CAISO hit a record peak demand of 52 GW on September 6 when Northern California temperatures spiked, reaching a broiling 114 degrees in Sacramento during a heat wave that lasted nearly a week. CAISO urged customers to conserve power and issued its most stringent warning to utilities to prepare for rotating outages. Power was narrowly preserved through a combination of battery performance, demand response and wind output.

While procurement has been slower than expected due to supply chain issues, the 2 GW year-over-year growth in batteries proved essential to narrowly avoiding outages this summer, though storage did not have a perfect performance. Following price signals from CAISO, which already reached a maximum in the early afternoon on Sept. 6, batteries discharged early and didn’t sustain their maximum output through the evening when the grid needed them most. Still, this contribution was significant given that almost no batteries were available during the recent August 2020 outages. To best utilize the real-time reliability contribution of batteries, CAISO will need to improve signals for battery dispatch.
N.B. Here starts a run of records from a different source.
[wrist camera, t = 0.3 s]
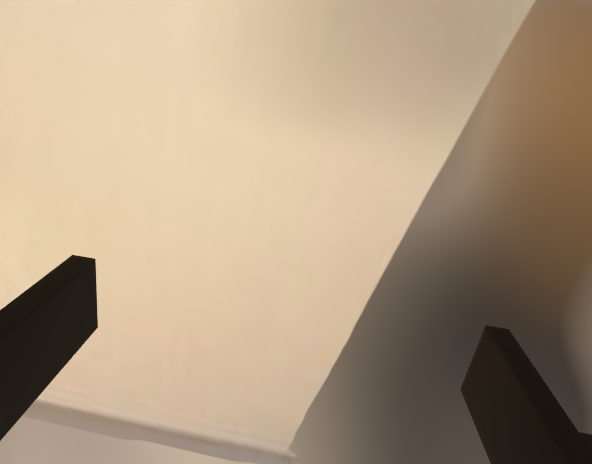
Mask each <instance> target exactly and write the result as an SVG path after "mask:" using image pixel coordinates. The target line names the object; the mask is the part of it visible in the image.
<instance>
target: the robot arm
mask: <svg viewBox="0 0 592 464" xmlns="http://www.w3.org/2000/svg"><path fill="white" fill-rule="evenodd" d="M97 327H98V322H97V293H96V264H95V259H93V258H87V257H81V256H75V255H72V256H71V257H69V258H68V259H67V260H65V261H64V262H63V263H62V264H60V265H59V266H58V267H56V268H55V269H54V270H52V271H51V272H50V273H48V274H47V275H46V276H45V277H43V278H42V279H41V280H39V281H38V282H37V283H35V284H34V285H33V286H32V287H30V288H29V289H28V290H26V291H25V292H24V293H22V294H21V295H20V296H18V297H17V298H16V299H15V300H13V301H12V302H11V303H9V304H8V305H7V306H5V307H4V308H3V309H1V310H0V440H1V439H2V438H3V437H4V436H5V435H6V434H7V432H8V431H9V430H10V429H11V428H12V427H13V425H14V424H15V423H16V422H17V421H18V420H19V418H20V417H21V416H22V415H23V414H24V413H25V411H26V410H27V409H28V408H29V407H30V406H31V404H32V403H33V402H34V401H35V400H36V399H37V397H38V396H39V395H40V394H41V393H42V392H43V390H44V389H45V388H46V387H47V386H48V385H49V383H50V382H51V381H52V380H53V379H54V378H55V376H56V375H57V374H58V373H59V372H60V371H61V369H62V368H63V367H64V366H65V365H66V364H67V362H68V361H69V360H70V359H71V358H72V357H73V355H74V354H75V353H76V352H77V351H78V350H79V348H80V347H81V346H82V345H83V344H84V343H85V341H86V340H87V339H88V338H89V337H90V336H91V334H92V333H93V332H94V331H95V330H96V329H97ZM461 391H462V394H463V397H464V399H465V402H466V404H467V406H468V408H469V411H470V413H471V416H472V419H473V421H474V423H475V426H476V428H477V431H478V433H479V436H480V438H481V441H482V443H483V446H484V448H485V451H486V453H487V455H488V458H489V460H490V463H491V464H592V435H591V434H586V433H580V432H578V431H577V429H576V428H575V426H574V425H573V423H572V422H571V420H570V419H569V418H568V416H567V415H566V413H565V412H564V410H563V409H562V407H561V406H560V404H559V403H558V401H557V400H556V398H555V397H554V396H553V394H552V392H551V391H550V390H549V388H548V386H547V385H546V384H545V382H544V381H543V379H542V378H541V376H540V375H539V373H538V372H537V370H536V369H535V367H534V366H533V364H532V363H531V361H530V360H529V359H528V357H527V356H526V354H525V353H524V351H523V350H522V348H521V347H520V345H519V344H518V342H517V341H516V339H515V338H514V336H513V335H512V334H511V332H510V331H509V329H504V328H498V327H492V326H485V329H484V332H483V334H482V336H481V339H480V341H479V344H478V346H477V349H476V351H475V354H474V357H473V359H472V362H471V364H470V367H469V369H468V372H467V374H466V377H465V379H464V382H463V384H462V387H461Z"/></svg>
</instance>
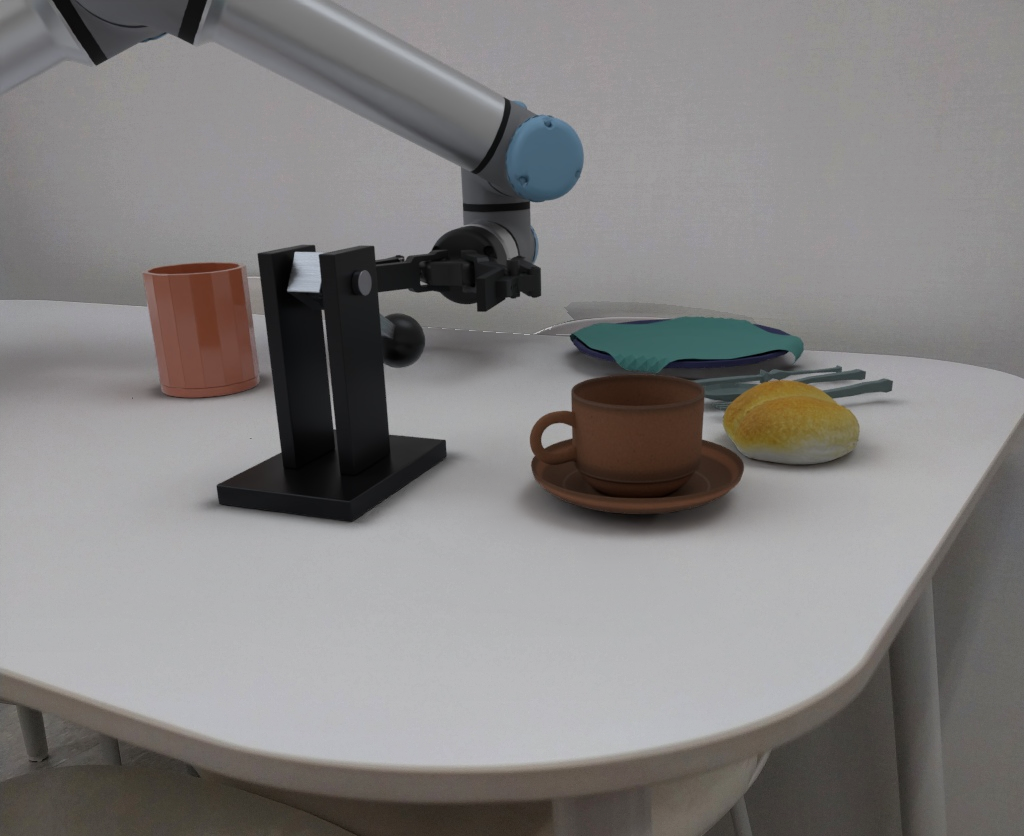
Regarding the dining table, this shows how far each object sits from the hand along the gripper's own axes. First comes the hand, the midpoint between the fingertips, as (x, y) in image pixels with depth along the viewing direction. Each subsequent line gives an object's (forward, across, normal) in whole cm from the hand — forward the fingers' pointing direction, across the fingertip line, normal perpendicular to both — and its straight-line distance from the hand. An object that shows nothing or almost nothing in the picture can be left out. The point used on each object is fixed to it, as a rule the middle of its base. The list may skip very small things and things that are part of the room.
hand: (402, 294), depth 81 cm
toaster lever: (+22, -5, 0) cm, 23 cm away
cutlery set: (-6, -25, -8) cm, 27 cm away
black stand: (+26, -5, -7) cm, 27 cm away
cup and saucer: (+25, -23, -8) cm, 35 cm away
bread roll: (+14, -32, -8) cm, 35 cm away
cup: (+4, +17, -7) cm, 19 cm away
Emergency text messaging yielded another 2 GW of almost instantaneous demand reduction at a key moment, providing further relief just as outages were imminent. Finally, wind picked up in the evening and provided 2.7 GW of power, carrying the grid through the rest of the peak.

California also benefited from the localized nature of the heatwave — neighboring regions did not experience the same extreme temperatures and exported electricity to help fill remaining gaps. To further bolster its ability to respond to these events, California plans to add 15 GW of new storage and demand response resources by 2032.

Top reliability lessons for 2023 and beyond

Though each grid is different, grid operators can learn several common lessons in a new era of weather extremes.

First, demand forecasts should be less conservative and take a warming planet into account. The past summer saw record temperatures and peak loads, which will continue, especially without more investment in efficiency.

Second, demand-side participation helped ensure reliability, but it didn’t behave predictably. While ERCOT and CAISO had some visible demand response for operators to deploy, grid operators didn’t know how ERCOT customers would respond to high prices or how CAISO customers would respond to novel appeals to conserve power. Because demand response is such a cost-effective solution for managing extreme events, operators should work to better understand its effects before grid stresses occur to inform smart demand-response programs.

Third, storage — the new kid on the block — proved its mettle, especially in CAISO. This bodes well for other grids that are behind on solar and storage deployment such as ERCOT, which expects to add more of both resources in the coming years. But even CAISO can still learn how to account for the reliability value of energy-limited resources like storage, which must be charged earlier in the day and held for emergency conditions when appropriate.

Fourth, renewable variability is a primary but manageable challenge. Grid reliability assessments are getting better at accounting for the limited contribution of wind and solar resources to known peak demand. As older fossil resources retire, grid operators must account for the combined contribution of the existing fleet, new variable resources, and energy-limited storage and demand response to accurately measure resource adequacy without investing in new polluting infrastructure.

Fifth, transmission and inter-regional exchanges can mitigate many of these risks. Renewable variability, especially wind, is dis-correlated over larger geographies, meaning transmission between windy regions increases the resource adequacy of all connected regions. The same interconnection can help mitigate local extreme weather, such as the extreme heat that descended on Northern California.